##### Reading text #####

Currently, I am preparing for a post-assistance evaluation household exercise to check how the households are using the assistance we are providing them with. Originally we are to do this survey between 4-6 weeks after assistance to see how they used it, what they thought of it, etc. etc. As you will see from the attachment, some of the activities took place a while ago and the survey was not done. In total, we have to create a sample out of 1700 families we have assisted across the various sites.

Everyone has their own opinion on how to sample within each site: just take 10, just take 20 households, count every 5 households and interview them, take a %age per site etc. I need to come up with the right size based on the numbers per site, the total number of households and keeping in mind that capacity is low given the number of sites and few numbers of field staff.

Another suggestion I had from a colleague who is more knowledgeable than most in the office about statistics is to decide on a fix number of households per site (e.g. 20) and decide that 5 must be female-headed, 5 male-headed, 5 child-headed (if exists etc.). Would this work or do we have to know the number of female, male, child-headed households per site?

I wanted to know if you had any suggestions as to how best collect a good sampling size and way of sampling as well. Do you have any suggestions?

Again, please feel free to let me know if you can't assist

___________________________________

Hi D

It is always nice to hear from you. You have such interesting challenges to deal with and it generally doesn’t take very long to sort it out. Plus it gives me an opportunity to think a bit about things other than the ones I am working on. So please don’t feel bad when you send me questions. If I’m really really busy it will take a couple of days to get back to you – that’s all. PS. The sample size question is the one I get asked most frequently by other friends and colleagues.

A good overview of the types of probability and non-probability samples are available here - http://www.socialresearchmethods.net/kb/sampling.htm . Note that if you are at all able to, it is always better to use a probability sample. The usual way in which household surveys are done is some form of simple random selection, or clustered sample. In other words – A simple random sample means you take a list of all the households, number them and then, using a table of random numbers, select households until you get to the predetermined amount of households. People often think that random selection and selecting “at random” is the same thing, which it obviously isn’t. For clustered samples you may use neighborhoods as your clusters. So if your 1200households are spread across 10 neighborhoods, you may randomly select 3 or 4 neighborhoods and then within each neighborhood, you randomly select households.

In many instances you don’t have a list of all the households so it makes random selection a bit difficult. Then it is good to use a purposive sample or quota sample or some combination of samples. For a household survey on Voluntary Counseling and Testing I did with Peter Fridjhon at Khulisa they used grids which they placed over a map of the area and then selected grid blocks, then streets and then households. This is also a common methodology used for the household surveys conducted by Stats SA. I attach another document with some information about how they went about to draw the sample. My guess is that this approach (or something like it) is the one you would use.

Remember that when “households” are your unit of analysis, you should have strict rules about who will be interviewed. I.e. ask for the head of the household, if he/she is not there, then ask for the person that assumes the role of the head in his/hear absence. Children under age 6 may not be interviewed. If there is no-one to interview then the household should be replaced in some random manner. (It’s always a good idea to have a list with a number of replacement sites available during the fieldwork if this happens.

##### Material supplied #####

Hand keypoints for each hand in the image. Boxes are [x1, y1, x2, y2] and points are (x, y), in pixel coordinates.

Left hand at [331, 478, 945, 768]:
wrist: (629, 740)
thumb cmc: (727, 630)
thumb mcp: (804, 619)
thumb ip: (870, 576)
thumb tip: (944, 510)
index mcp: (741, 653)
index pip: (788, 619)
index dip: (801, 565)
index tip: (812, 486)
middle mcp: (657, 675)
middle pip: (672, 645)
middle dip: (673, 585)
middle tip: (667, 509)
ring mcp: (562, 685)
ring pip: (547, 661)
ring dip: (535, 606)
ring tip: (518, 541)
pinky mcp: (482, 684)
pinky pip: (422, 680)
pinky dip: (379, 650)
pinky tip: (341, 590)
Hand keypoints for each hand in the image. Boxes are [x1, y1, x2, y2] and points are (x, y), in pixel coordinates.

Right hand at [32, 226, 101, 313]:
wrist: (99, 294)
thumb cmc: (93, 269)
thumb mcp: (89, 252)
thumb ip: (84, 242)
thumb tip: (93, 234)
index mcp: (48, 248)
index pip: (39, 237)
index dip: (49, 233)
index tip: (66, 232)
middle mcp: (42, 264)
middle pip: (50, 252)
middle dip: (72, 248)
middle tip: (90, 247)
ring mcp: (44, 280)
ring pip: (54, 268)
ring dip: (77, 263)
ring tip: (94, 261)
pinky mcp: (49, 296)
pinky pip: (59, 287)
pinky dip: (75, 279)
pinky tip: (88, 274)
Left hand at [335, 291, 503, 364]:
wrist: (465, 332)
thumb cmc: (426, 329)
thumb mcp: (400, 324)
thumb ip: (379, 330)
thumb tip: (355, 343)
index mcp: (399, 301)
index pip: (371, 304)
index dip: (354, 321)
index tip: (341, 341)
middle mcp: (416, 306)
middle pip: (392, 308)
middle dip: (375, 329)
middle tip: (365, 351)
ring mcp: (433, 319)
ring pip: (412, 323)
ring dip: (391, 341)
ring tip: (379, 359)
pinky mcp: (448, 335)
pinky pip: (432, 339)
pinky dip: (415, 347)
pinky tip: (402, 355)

#####

Problems to solve =>
**a)** Can you turn the paragraph of the sampling text that begins "A good overview of the types" into a short bulleted list that keeps its main facts?
**b)** Could you write the next part of the sampling text, picking up right after its final sentence?
The items have no connection to the sampling text.

Your responses =>
**a)**
- An overview of probability and non-probability samples is at http://www.socialresearchmethods.net/kb/sampling.htm.
- A probability sample is always better if it is at all possible.
- Household surveys usually use some form of simple random selection or a clustered sample.
- Simple random sample: number a list of all households, then select from a table of random numbers until the predetermined amount is reached.
- Random selection is not the same as selecting "at random."
- Clustered sample: neighborhoods can be the clusters. For example, with 1200 households across 10 neighborhoods, randomly select 3 or 4 neighborhoods, then randomly select households within each.

**b)**
In terms of sample size – it is a bit of a tricky one especially if you don’t have the resources. It is important to remember that your sample size is only one of the factors that influences the generalisability of your findings. The type of sample you draw (probability or non-probability) is almost as important. I attach a document I wrote for one of my clients to try to explain some of the issues. It also says a little bit about how your results should be weigthed in order to compensate for the fact that a person in a household with 20 members have a 1/20 chance to be selected while a person in a household with 2 members have a ½ chance to be selected.

Back to the sample size issue though – I always use an online calculator to determine what the sample size should be for the findings to be statistically representative. This one http://www.surveysystem.com/sscalc.htm is quite nice because it has hyperlinks that link to explanations of some of the concepts. Remember that if you have sub groups within your total population that you would like to compare, it is important to know that your sample size will increase quite significantly. (The subgroup will then be your population for the calculation)

I would do the following: Check with the calculator how many households you should interview, then use a grid methodology to select the households. If you cannot afford to select as many cases as the sample calculator suggests, then just check what your likely sampling error will be if you select fewer cases.

I don’t know if this made any sense, but if not, give me a shout and I’ll try to explain more.

Keep well in the mean time.

Regards
------------------------------------
Attachment one: Sampling Concepts

The following issues impact how the performance measures are calculated and interpreted.

What is a sample?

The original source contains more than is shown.